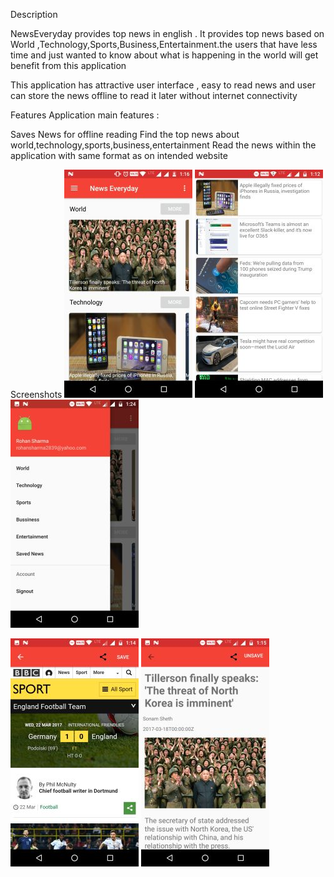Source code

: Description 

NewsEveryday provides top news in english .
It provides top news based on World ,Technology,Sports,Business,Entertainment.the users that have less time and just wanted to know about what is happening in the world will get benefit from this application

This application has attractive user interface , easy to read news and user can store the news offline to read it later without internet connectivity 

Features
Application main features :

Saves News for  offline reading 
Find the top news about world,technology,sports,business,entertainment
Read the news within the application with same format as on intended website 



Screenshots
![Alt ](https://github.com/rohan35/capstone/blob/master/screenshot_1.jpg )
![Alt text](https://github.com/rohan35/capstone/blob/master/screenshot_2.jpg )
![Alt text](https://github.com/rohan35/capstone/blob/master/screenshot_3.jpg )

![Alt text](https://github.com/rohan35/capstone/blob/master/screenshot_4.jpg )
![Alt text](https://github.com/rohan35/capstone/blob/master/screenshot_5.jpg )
___
**What you need to do**
Every line from the one containing "NewsEveryday provides top news in english ." through the end of the entries above must be echoed exactly, with both ends kept.

**Output below**
NewsEveryday provides top news in english .
It provides top news based on World ,Technology,Sports,Business,Entertainment.the users that have less time and just wanted to know about what is happening in the world will get benefit from this application

This application has attractive user interface , easy to read news and user can store the news offline to read it later without internet connectivity 

Features
Application main features :

Saves News for  offline reading 
Find the top news about world,technology,sports,business,entertainment
Read the news within the application with same format as on intended website 



Screenshots
![Alt ](https://github.com/rohan35/capstone/blob/master/screenshot_1.jpg )
![Alt text](https://github.com/rohan35/capstone/blob/master/screenshot_2.jpg )
![Alt text](https://github.com/rohan35/capstone/blob/master/screenshot_3.jpg )

![Alt text](https://github.com/rohan35/capstone/blob/master/screenshot_4.jpg )
![Alt text](https://github.com/rohan35/capstone/blob/master/screenshot_5.jpg )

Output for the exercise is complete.